YOUR INSTRUCTIONS — For the entries below, the result should be an exact transcription of the lines from the one with "jar: present [796,398,884,528]" up to and including the one with "basket: present [1250,710,1339,751]", and only those.

(Indoor object tracking data)
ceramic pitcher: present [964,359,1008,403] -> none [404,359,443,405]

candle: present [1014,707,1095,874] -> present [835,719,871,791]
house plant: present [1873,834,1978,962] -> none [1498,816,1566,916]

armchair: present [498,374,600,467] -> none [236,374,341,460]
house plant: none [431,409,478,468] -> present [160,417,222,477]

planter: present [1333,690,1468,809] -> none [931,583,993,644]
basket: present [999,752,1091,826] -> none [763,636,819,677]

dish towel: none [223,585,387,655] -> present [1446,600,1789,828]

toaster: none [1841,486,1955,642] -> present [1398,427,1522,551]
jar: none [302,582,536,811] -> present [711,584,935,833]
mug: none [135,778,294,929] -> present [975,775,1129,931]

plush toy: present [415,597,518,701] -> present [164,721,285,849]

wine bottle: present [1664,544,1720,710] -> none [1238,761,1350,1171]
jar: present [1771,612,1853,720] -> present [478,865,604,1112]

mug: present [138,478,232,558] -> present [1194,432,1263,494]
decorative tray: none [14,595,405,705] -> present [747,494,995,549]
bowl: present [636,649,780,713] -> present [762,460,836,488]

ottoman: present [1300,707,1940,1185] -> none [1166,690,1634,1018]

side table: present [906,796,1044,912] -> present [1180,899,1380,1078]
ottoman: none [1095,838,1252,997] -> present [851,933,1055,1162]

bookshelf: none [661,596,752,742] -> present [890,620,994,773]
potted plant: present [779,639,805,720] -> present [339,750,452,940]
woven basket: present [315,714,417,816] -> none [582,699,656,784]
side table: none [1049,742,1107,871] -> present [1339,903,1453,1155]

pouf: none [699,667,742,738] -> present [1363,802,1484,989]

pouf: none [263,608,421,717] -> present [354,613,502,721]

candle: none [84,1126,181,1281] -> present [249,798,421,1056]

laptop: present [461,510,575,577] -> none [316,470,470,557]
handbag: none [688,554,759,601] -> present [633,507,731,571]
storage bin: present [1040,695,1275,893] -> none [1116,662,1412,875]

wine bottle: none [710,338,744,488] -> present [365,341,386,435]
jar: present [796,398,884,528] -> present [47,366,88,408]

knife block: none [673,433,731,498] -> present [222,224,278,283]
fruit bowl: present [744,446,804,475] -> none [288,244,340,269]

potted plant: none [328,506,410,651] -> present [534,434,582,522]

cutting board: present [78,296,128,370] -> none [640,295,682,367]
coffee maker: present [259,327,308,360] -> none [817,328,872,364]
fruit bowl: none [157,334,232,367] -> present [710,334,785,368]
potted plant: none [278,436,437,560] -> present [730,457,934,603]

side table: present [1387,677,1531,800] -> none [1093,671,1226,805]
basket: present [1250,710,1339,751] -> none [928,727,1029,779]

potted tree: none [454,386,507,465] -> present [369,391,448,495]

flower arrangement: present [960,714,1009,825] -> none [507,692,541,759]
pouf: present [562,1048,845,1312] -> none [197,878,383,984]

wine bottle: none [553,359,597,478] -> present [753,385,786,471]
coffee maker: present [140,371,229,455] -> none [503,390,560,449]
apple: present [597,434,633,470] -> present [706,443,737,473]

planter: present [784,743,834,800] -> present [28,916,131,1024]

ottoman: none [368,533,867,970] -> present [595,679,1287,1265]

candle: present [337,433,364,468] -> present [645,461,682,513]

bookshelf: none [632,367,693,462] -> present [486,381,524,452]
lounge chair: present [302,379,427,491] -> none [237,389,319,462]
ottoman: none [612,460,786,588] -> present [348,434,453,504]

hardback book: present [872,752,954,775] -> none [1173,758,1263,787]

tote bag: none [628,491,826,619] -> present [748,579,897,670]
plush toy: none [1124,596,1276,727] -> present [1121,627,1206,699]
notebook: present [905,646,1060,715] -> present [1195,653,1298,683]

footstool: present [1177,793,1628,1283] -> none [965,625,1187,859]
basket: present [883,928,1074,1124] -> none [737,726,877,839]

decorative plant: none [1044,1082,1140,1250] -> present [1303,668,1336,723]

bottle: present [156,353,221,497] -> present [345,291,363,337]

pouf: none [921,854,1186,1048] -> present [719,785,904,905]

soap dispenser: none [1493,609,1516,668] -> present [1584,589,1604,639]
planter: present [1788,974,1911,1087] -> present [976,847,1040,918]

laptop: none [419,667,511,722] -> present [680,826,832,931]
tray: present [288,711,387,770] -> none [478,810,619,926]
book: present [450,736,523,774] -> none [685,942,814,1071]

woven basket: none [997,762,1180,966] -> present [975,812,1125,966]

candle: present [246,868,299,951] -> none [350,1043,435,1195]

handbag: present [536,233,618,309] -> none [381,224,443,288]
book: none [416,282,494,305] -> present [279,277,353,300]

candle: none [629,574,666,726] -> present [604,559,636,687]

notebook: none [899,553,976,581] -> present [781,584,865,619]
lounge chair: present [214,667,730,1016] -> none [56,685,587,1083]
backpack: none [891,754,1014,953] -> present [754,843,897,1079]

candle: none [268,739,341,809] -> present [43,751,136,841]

EXERCISE SOLUTION —
jar: present [796,398,884,528] -> present [47,366,88,408]

knife block: none [673,433,731,498] -> present [222,224,278,283]
fruit bowl: present [744,446,804,475] -> none [288,244,340,269]

potted plant: none [328,506,410,651] -> present [534,434,582,522]

cutting board: present [78,296,128,370] -> none [640,295,682,367]
coffee maker: present [259,327,308,360] -> none [817,328,872,364]
fruit bowl: none [157,334,232,367] -> present [710,334,785,368]
potted plant: none [278,436,437,560] -> present [730,457,934,603]

side table: present [1387,677,1531,800] -> none [1093,671,1226,805]
basket: present [1250,710,1339,751] -> none [928,727,1029,779]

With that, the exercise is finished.